Macron came under fire recently for saying that efforts must be made not to “humiliate” Russia in the context of eventual negotiations to end the fighting.

Asked in Kyiv about those remarks, Macron pointed to how the allies’ treatment of Germany after World War I had sown the seeds for World War II.

“France committed a historic mistake,” at the end of the 1914-1918 war, he said. “It lost the peace because it wanted to humiliate Germany.”

Macron said France had stood by Ukraine “from day one” of the invasion, and reiterated France’s position that it must prevail in the war. He also announced France would provide Ukraine with more long-range artillery, in the form of another six Caesar truck-mounted cannons.

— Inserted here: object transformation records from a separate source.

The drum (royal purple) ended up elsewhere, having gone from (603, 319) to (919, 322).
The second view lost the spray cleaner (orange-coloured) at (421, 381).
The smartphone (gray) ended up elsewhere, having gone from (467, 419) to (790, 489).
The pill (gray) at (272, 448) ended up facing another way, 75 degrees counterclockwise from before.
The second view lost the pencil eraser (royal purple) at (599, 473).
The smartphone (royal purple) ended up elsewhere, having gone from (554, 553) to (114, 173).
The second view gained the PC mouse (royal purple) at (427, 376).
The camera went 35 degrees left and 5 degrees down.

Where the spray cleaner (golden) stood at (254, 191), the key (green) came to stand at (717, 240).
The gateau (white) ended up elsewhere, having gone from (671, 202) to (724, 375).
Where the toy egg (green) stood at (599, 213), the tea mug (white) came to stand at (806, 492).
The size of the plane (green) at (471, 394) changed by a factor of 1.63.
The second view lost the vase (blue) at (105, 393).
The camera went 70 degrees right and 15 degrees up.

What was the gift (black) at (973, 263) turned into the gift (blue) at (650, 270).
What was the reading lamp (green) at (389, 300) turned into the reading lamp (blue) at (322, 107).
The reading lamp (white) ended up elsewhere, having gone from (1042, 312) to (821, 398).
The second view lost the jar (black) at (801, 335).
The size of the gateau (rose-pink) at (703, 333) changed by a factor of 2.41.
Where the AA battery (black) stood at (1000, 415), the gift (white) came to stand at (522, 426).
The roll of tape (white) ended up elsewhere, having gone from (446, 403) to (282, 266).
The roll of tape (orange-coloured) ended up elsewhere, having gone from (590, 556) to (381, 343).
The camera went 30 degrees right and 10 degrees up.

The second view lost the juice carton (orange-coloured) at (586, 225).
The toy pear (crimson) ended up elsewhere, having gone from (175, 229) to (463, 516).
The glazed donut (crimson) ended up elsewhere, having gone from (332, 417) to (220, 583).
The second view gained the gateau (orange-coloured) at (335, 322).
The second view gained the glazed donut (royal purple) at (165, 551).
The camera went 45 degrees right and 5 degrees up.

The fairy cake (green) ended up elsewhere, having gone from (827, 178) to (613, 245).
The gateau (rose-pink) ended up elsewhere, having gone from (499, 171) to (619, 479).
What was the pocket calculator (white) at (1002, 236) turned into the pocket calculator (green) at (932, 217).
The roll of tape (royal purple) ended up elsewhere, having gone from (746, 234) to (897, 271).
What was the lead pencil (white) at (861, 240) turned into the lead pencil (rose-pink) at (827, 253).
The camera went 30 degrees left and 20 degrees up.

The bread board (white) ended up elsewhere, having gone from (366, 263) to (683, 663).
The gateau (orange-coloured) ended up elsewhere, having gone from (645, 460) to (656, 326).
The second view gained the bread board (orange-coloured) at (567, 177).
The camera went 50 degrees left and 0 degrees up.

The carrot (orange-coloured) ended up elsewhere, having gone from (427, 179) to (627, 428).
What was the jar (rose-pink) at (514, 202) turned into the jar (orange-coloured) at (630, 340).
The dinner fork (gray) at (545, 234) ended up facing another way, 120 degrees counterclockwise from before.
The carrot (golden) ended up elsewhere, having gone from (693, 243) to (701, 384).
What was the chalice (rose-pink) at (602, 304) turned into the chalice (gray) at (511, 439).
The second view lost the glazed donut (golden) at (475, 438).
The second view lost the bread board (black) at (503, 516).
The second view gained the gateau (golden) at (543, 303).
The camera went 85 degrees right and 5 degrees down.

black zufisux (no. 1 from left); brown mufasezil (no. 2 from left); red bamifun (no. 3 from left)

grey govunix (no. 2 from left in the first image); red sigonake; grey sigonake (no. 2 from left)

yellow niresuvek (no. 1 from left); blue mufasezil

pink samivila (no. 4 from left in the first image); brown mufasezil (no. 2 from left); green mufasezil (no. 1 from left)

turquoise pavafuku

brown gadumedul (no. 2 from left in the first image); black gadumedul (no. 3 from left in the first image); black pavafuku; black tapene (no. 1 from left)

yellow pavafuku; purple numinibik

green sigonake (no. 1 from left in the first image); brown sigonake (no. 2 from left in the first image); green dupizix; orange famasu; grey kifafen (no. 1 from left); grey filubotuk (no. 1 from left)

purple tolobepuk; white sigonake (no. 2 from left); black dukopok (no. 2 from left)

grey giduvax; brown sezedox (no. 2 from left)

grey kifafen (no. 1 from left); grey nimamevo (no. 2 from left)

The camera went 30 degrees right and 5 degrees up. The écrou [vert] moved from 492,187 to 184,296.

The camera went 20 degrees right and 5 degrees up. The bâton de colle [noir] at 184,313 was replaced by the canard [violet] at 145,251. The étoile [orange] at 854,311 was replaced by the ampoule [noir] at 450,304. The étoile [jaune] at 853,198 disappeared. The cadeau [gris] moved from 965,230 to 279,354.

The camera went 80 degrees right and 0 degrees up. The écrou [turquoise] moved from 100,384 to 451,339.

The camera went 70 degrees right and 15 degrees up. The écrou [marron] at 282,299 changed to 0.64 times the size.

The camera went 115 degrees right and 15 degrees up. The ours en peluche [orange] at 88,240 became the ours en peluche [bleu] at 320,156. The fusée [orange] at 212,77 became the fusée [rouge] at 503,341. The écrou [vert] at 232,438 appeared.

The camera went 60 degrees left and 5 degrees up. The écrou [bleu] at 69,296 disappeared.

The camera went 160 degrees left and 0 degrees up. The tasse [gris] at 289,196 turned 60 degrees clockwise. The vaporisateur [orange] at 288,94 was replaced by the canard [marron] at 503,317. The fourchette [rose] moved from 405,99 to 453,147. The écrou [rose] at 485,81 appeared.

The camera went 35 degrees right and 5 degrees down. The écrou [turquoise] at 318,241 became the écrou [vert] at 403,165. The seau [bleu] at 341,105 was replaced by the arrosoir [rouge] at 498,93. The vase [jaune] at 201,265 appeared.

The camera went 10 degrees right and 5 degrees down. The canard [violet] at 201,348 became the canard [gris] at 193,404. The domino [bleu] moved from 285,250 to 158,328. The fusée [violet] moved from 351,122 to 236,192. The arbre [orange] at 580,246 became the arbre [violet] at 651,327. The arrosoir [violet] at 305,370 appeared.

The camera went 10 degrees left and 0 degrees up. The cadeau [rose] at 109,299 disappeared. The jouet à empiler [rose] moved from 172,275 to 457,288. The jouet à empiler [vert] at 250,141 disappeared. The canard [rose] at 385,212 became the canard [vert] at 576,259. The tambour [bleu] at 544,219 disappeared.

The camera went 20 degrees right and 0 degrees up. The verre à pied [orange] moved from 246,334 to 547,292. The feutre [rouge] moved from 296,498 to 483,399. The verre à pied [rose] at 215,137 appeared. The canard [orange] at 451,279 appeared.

‘Fans of frogs, liverwurst and spaghetti’

In his nightly video address to the nation, Zelenskyy thanked the visiting leaders both for their support for Ukraine’s E.U. aspirations and for making clear that “they agree that the end of the war and peace for Ukraine must be exactly as Ukraine sees them. As our people see them.”

Russian officials responded dismissively to the visit and to the E.U.’s current stance towards Russia more broadly.

Foreign Minister Sergei Lavrov said the candidates for E.U. membership could look forward not to economic benefits but to joining a geopolitical project “following the policy of establishing a unipolar world under the command of Washington.”

Lavrov said in an interview with Russia’s NTV channel that relations with the E.U. were no longer a foreign policy priority for Russia, which was expanding its contacts with the East.

Dmitry Medvedev, the former Russian president who is now deputy head of Kremlin’s national security council, referred mockingly on Twitter to Macron, Scholz, and Draghi as “fans of frogs, liverwurst and spaghetti.” He said their visit, along with promises of E.U. membership and “old howitzers,” would do nothing to bring Ukraine closer to peace.

Russia’s ambassador to the E.U., Vladimir Chizhov, told an event in St. Petersburg that relations between Moscow and the bloc were at their lowest point ever, despite important trade ties.

“What happens next?” he asked. “Either the E.U. will reconsider its position regarding Russia and we will jointly or in parallel devise new foundations for relations, or Europe, represented by the E.U., will morph into a backyard of global development over the next few decades.”